------ Extrait de page ------
Hommage à Ambroise Croizat : pour que vive la sociale !
Si quelques rues portent son nom, l’ancien Ministre du travail, nommé en novembre 1945, est aujourd’hui largement méconnu du grand public, et même du personnel politique. L’anecdote est désormais connue : lorsqu’un documentariste demanda, avec malice, à François Rebsamen, alors Ministre du Travail du gouvernement Valls, s’il connaissait le nom du ministre à l’origine de la création de la Sécurité sociale, ce dernier se révéla incapable de lui répondre[1].
Et pourtant, il y a 71 ans, une foule nombreuse, un million de personnes selon Michel Etiévent[2], assistait à la procession funéraire impressionnante (portrait géant, discours à la tribune, gerbes de fleurs, drapeaux, banderoles et bannières) de celui qui était, pour beaucoup, l’un des principaux artisans de la mise en œuvre du régime général de sécurité sociale, mort précocement à l’âge de 50 ans.
------ Extrait des données ------
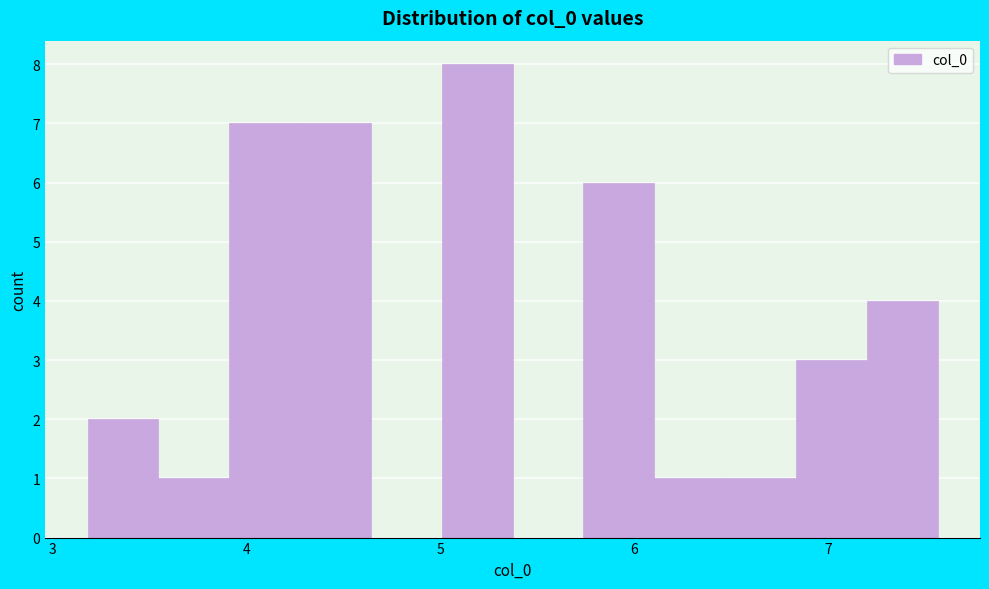

Around what value on the x-axis is the tallest bar? Give the approximate position of its centre, as read against the axis.

5.2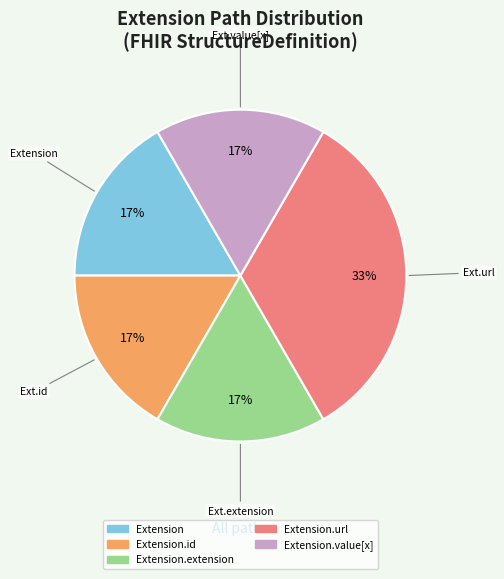

Count the number of slices in the pie.

5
------
__Travail à effectuer__
a) Selon le texte d'hommage à Ambroise Croizat, à quelle date celui-ci a-t-il été nommé ministre du Travail ?
b) Prolongez le texte d'hommage à Ambroise Croizat au-delà de sa dernière phrase.

__Liste des réponses__
a) En novembre 1945.

b)
Le Président de l’Assemblée Nationale de l’époque, ancienne figure du Cartel des gauches de la 3ème République, Édouard Herriot, prononcera à cette occasion un éloge funèbre devant l’Assemblée en mettant en avant l’engagement d’un homme qui n’avait "été formé que par les cours du soir".
En réalité, la formation de Croizat tient autant à son expérience glanée au sein du mouvement ouvrier qu’aux évènements tragiques de sa vie personnelle. De son embauche à 13 ans en qualité d’ajusteur, lorsque son père est mobilisé en 1914, à l’accident du travail qui causa le décès de son fils sur un chantier EDF en 1949, celui qui fut considéré par ses camarades non comme le Ministre du travail, mais comme celui des travailleurs, n’a cessé de voir sa vie bouleversée par le monde du travail.
Croizat restera en effet ouvrier avant d’être député ou ministre, reversant son traitement de parlementaire, puis de ministre au Parti et recevant en contrepartie une paye d’ouvrier qualifié, comme cela était l’usage à l’époque. Il sera enterré avec son costume de tous les jours, l’un des deux seuls qu’il possédait[3].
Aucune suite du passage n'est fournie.